Our hero of sorts is Rocket—several actors play him at various ages, but the best and most extensive work is by Alexandre Rodrigues, when Rocket, on the verge of manhood, wants to be a photojournalist, and not a hood. The film wisely avoids all the clichés of the Big Ticket Out of the Slums, but Rocket's alienation from his neighborhood is powerful—violence is all he knows and all he's seen, his family has paid a terrible price, but his sense of wanting something else, even if he isn't sure quite what, is palpable. The obvious contrast to him is Li'l Dice, who starts as a baby gangster; when his taste for killing makes him the City of God alpha male, he changes his street name to Li'l Zé, and he's played menacingly by Leandro Firmino da Hora. He's got the lunatic menace of Tommy de Vito, and seems to look to Tony Montana as a role model; of course, in his own heart, he thinks of himself not only as omnipotent, but as misunderstood. The most palpable instance is at what's supposed to be a farewell party for one of Li'l Zé's crew, who with his girlfriend is getting out of the life to live on a farm and smoke spliffs; Li'l Zé is losing his friend, and strikes out with all the girls, so of course the evening has to end with someone else's humiliation and with violence; they're all he knows, they're all he's good at.

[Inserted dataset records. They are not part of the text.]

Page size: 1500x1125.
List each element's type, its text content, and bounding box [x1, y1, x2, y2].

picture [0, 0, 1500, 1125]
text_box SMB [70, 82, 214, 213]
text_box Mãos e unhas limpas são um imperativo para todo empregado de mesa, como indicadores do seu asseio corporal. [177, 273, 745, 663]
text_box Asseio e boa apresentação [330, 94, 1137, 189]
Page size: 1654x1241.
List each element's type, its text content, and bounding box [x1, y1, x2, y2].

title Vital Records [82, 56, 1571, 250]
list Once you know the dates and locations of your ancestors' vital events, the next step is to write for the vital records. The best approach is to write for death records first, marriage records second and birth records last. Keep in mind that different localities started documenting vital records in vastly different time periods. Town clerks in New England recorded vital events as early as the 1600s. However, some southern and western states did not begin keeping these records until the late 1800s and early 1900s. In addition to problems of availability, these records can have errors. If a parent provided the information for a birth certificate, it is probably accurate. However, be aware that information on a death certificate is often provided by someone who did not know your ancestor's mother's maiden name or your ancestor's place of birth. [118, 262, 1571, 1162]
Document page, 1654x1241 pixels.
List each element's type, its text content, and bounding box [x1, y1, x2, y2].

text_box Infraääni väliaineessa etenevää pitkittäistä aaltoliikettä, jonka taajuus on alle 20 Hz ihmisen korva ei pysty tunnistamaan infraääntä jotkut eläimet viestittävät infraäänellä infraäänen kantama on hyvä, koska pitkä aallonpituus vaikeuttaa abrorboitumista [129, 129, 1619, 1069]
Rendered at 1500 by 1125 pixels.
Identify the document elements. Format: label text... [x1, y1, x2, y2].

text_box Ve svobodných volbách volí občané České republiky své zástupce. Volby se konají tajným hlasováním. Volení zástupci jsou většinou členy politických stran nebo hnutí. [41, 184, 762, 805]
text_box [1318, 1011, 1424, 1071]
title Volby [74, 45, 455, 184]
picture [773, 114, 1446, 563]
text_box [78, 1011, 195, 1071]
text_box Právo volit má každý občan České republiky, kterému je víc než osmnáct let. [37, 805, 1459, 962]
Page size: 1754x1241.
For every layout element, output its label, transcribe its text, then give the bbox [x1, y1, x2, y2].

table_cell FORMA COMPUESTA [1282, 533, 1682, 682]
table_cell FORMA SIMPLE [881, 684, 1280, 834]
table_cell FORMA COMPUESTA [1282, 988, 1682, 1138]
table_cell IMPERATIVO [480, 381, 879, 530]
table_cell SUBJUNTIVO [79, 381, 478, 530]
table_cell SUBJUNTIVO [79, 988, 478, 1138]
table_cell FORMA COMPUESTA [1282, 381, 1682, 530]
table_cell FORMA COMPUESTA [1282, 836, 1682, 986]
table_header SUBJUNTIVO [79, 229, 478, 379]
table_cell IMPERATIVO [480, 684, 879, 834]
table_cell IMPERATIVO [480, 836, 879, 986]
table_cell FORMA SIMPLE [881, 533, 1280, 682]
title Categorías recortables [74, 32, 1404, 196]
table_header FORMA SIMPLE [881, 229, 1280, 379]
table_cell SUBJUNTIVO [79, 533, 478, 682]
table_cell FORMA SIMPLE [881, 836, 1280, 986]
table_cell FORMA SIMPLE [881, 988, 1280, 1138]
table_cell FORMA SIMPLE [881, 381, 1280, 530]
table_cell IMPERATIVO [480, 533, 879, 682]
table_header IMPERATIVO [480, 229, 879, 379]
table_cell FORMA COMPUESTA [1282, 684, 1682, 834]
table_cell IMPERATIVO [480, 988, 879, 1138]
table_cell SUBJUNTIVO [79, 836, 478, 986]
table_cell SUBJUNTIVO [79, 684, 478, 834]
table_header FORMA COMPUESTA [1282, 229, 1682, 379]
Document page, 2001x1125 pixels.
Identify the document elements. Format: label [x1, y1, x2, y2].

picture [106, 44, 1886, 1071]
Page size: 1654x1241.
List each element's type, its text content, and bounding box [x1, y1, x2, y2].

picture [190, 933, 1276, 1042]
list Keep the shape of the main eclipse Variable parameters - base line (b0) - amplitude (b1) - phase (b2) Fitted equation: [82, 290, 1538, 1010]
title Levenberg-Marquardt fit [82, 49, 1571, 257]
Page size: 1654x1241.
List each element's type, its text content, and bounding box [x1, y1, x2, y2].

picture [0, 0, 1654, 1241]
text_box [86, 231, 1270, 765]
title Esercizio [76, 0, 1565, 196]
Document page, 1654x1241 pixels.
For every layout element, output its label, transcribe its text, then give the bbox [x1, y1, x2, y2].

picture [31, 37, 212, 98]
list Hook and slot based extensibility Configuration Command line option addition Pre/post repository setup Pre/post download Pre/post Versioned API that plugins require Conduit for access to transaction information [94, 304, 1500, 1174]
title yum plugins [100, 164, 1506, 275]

But the priorities of these guys have been clear from the jump, and some sinuously visual filmmaking makes that explicit—the best instance of this may be when a couple of the guys decide against holding up a lunch counter, because the waitress is so cute and interested; minutes later, one of them takes the napkin on which she's written her phone number and uses it as rolling paper for his next joint, any hope of connecting with the girl going literally up in smoke. The film pushes on to the inevitable bloody climax, a showdown in the City of God between rival factions; what's most upsetting is not the violence itself (which has been part of the fabric of the film from the first frame), but rather the rise of the Runts, the next wave of City of God hoods, a bunch of little boys who should probably be in third grade, not marauding the streets with automatic weapons. The visual style of the film always makes it worth watching, and even if the movie doesn't forge a whole lot of new ground, it is made with passion, energy, and a continuously pulsing sense of menace.

Rating for Style: A
Rating for Substance: B+

 

Image Transfer

 One
Aspect Ratio1.85:1 - Widescreen
Original Aspect Ratioyes
Anamorphicyes


Image Transfer Review: Some of the handheld camera work can be a little nauseous, and the colors sometimes bleed into one another; but the transfer to DVD is strong, with full saturation and a clean image quality.

Image Transfer Grade: B+
 

Audio Transfer

 LanguageRemote Access
Dolby Digital
5.1
Portugueseno


Audio Transfer Review: The ping of gunfire fills up the surround speakers; my only quarrel with the audio is that in a couple of scenes the source music is outrageously loud. Then again, can you ever have the volume up too high when the song is Kung Fu Fighting?

Audio Transfer Grade: A- 

Disc Extras

Static menu
Scene Access with 25 cues and remote access
Subtitles/Captions in English, French, Spanish with remote access
1 Original Trailer(s)
3 Other Trailer(s) featuring The Magdalene Sisters, Dirty Pretty Things, Miramax Home Entertainment highlights
1 Documentaries
Packaging: Amaray
1 Disc
1-Sided disc(s)
Layers: dual

Extras Review: The single noteworthy extra here is News From a Personal War (56m:37s), a documentary filmed in 1997 and 1998 about drug trafficking in the slums of Rio; it seems to have served as something of a sketchpad for the feature. The rampant, out-of-control Brazilian drug war is terrifying, and the focus is a little wider here, featuring not only dealers, but terrorized residents and well-intentioned but largely impotent honest police officers.

Extras Grade: B
 

Final Comments

A passionate film with style to burn and a pungent point of view, City of God is frequently harrowing, and almost always memorable.